Abstract
In India transmission of transfusion transmissible infections (TTI) has shown a relative decrease as a result of mandatory screening of donated blood for TTI’s. However, reducing the incidence of non infectious complications poses a major challenge, mainly due to the fact that a number of adverse reactions go unreported. Blood transfusion reaction, can be categorized based on the time interval between transfusion of blood products and the presentation of adverse reactions as acute i.e. those presenting during or within 24 h and as delayed i.e. those presenting anytime after 24 h. Transfusion reactions can further be classified as immune and non immune or infectious and non infectious based on the pathophysiology.
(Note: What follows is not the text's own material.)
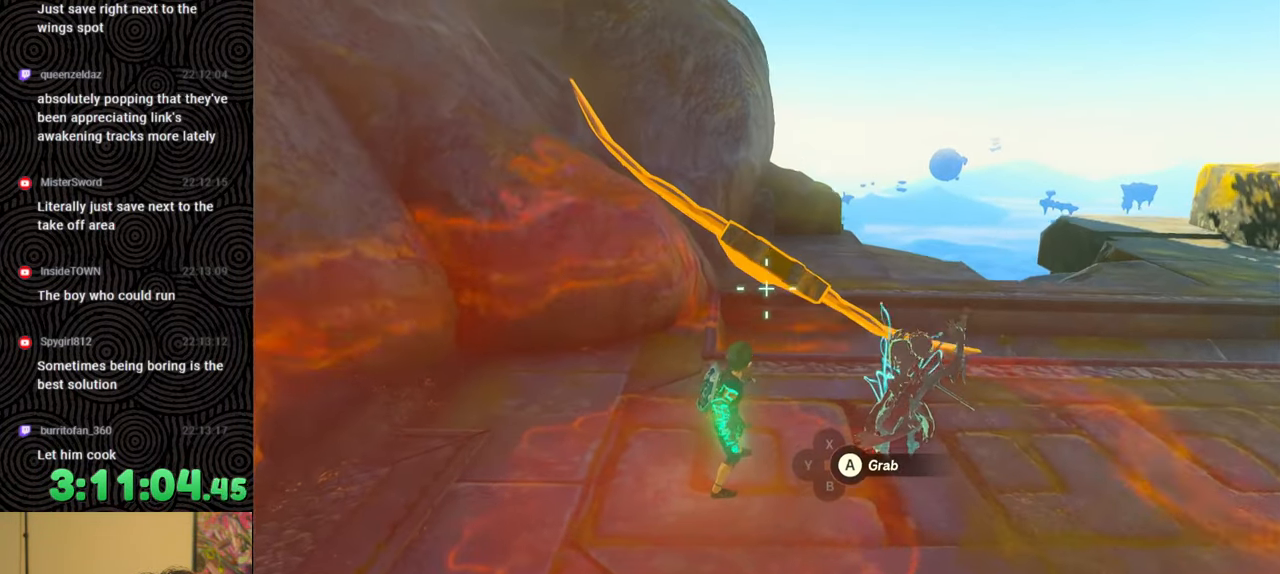
{"buttons": [], "left_stick": "center", "right_stick": "center", "events": [[167, "A", "down"], [233, "A", "up"]]}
In this retrospective study which was undertaken with an aim to determine the type and frequency of non infectious complications due to transfusion of blood and blood products recorded the incidence of febrile non hemolytic transfusion reactions (FNHTR) 51.40 %, allergic reactions 40.14 %, non immune hemolytic reactions 4.22 %, hypothermia 2.81 %, anaphylaxis 0.70 % and iron overload 0.70 %. FNHTR which was found to be the most common complication in this study can certainly be minimized, if not completely eliminated by adopting a policy of universal leucodepletion, the implementation of which solely depends on the financial and infrastructure resources available. This study also reiterates the importance of hemovigilance as a tool to improve the safety of blood transfusion.
Similar content being viewed by others
Avoid common mistakes on your manuscript.
Introduction
Blood transfusion reaction defined as occurrence of any adverse event in the recipient during or after the transfusion of blood or blood components can be categorized based on the time interval between transfusion of blood products and the presentation of adverse reactions as acute i.e. those presenting during or within 24 h and as delayed i.e. those presenting anytime after 24 h [1]. Transfusion reactions can further be classified as immune and non immune or infectious and non infectious based on the pathophysiology.
In India transmission of transfusion transmissible infections has shown a relative decrease as a result of mandatory screening of donated blood by the use of highly sensitive and advanced laboratory tests [2]. However, reducing the incidence of non infectious complications poses a major challenge, mainly due to the fact that a number of adverse reactions go unreported. This might be due to lack of knowledge about their clinical presentation, overlapping of the adverse transfusion related presenting signs and symptoms and the clinical features of an already moribund patient, neglect of minor adverse reactions or the fear of being implicated.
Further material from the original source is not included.